━━━ The records

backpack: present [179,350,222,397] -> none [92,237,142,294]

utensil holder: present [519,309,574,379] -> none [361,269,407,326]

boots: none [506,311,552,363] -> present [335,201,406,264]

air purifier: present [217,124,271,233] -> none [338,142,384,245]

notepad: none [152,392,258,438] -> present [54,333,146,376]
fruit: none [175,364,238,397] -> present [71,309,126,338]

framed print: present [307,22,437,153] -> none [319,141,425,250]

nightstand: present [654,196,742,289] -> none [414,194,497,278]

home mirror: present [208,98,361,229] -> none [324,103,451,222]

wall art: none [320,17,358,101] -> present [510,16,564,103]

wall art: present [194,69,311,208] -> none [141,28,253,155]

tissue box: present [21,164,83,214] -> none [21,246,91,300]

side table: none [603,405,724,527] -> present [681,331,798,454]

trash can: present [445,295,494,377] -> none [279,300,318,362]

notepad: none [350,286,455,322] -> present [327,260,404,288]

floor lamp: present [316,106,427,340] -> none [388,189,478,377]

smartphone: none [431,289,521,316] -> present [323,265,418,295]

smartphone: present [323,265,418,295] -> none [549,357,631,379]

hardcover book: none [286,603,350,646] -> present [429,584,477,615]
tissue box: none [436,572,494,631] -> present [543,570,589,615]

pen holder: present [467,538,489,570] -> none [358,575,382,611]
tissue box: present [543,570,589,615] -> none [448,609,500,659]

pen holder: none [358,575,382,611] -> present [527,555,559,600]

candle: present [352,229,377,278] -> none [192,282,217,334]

━━━━━━

# Action item:
Write out the lines above from the one containing "wall art: none" through the last, exactly as they are.

# Your response:
wall art: none [320,17,358,101] -> present [510,16,564,103]

wall art: present [194,69,311,208] -> none [141,28,253,155]

tissue box: present [21,164,83,214] -> none [21,246,91,300]

side table: none [603,405,724,527] -> present [681,331,798,454]

trash can: present [445,295,494,377] -> none [279,300,318,362]

notepad: none [350,286,455,322] -> present [327,260,404,288]

floor lamp: present [316,106,427,340] -> none [388,189,478,377]

smartphone: none [431,289,521,316] -> present [323,265,418,295]

smartphone: present [323,265,418,295] -> none [549,357,631,379]

hardcover book: none [286,603,350,646] -> present [429,584,477,615]
tissue box: none [436,572,494,631] -> present [543,570,589,615]

pen holder: present [467,538,489,570] -> none [358,575,382,611]
tissue box: present [543,570,589,615] -> none [448,609,500,659]

pen holder: none [358,575,382,611] -> present [527,555,559,600]

candle: present [352,229,377,278] -> none [192,282,217,334]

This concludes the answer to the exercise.